Over the years, Make: has featured some amazing robotics projects. I decided to go back through the archives and find a few projects I thought were particularly special and worth making sure current Make: readers knew about. Here are five of my favorites.
You’ll notice that all of these robots, while being reasonably affordable and moderately difficultly to build, all have a lot of character designed into them. Amateur robot builder I-Wei Huang believes that building this kind of character into a robot is something of an evolutionary driver; make it cute, make it funny, make it characterful and people will want to interact with it more and read more sophistication into its behaviors (and will be more motivated to build their own). There may be something to this. I didn’t choose these five with that design aspect in mind. I only realized this commonality once I had put the list together.
One of my favorite project submissions of all time was Dan Ray’s Jartron, a bot that he submitted to our CoasterBot contest in 2010. The idea for the contest was to use CDs/DVDs as the main building material for your robot. While other submissions used the CDs like staked layers of a cake, Dan cut them out to create legs and even used the plastic case that blank CDs come in as part of the body. Besides it being a very cool robot, he did a great, funny video and a full PDF of instructions. He ended up winning the contest. Download the PDF doc here.

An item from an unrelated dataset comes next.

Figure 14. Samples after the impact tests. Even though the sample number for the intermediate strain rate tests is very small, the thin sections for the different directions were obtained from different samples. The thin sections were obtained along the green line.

This playful, characterful bot was submitted by the talented young maker known as RobotGrrl to another robotics build contest that we did. One of the many wonderful things about RoboBrrd is that besides electronics, the rest of it is made from basic crafting supplies like felt, popsicle sticks, and pencils, making it really cheap to build and easy to experiment with and change. Here is the Make: Projects page for RoboBrrd.
It’s kind of amazing that consumer electronics have gotten to the point where you can build this kind of a sophisticated, autonomous, self-balanacing robot from readily available components and 3D printed parts. This is a project for someone who likely already has a fair amount of robot building and programming experience, but what you end up with seems worth the effort. You can see the full instructions for building your own on the robot’s Make: Projects page.
Chopsticks the Spider Robot
Chopsticks was another contest winner. I was stunned by how sophisticated this robot was and how organic its movements and sensor reactions. This is another project best tackled by a seasoned bot builder, but look at the resulting robot, one in which nearly all of the non-electronic components are hand-made. Check out the Chopsticks the Spider Robot project page for all of the build details.
SunBEAM Seeker Bot
Sean Ragan’s SunBEAM Seeker was built as part of our Weekend Projects video series. The idea for the bot was to make various improvements to the Herbie circuit, a simple circuit that has evolved over the years from a line-following to a light-seeking design. One of Make:‘s early iconic projects was my Mousey the Junkbot, built upon the Herbie circuit. To that design, Sean made a number of improvements, including adding a roller-lever limit switch which serves as a tail-wheel that automatically turns on the bot when you set it down, and off when you pick it up again (or when it flips over). The full build instructions can be found on Make: Projects.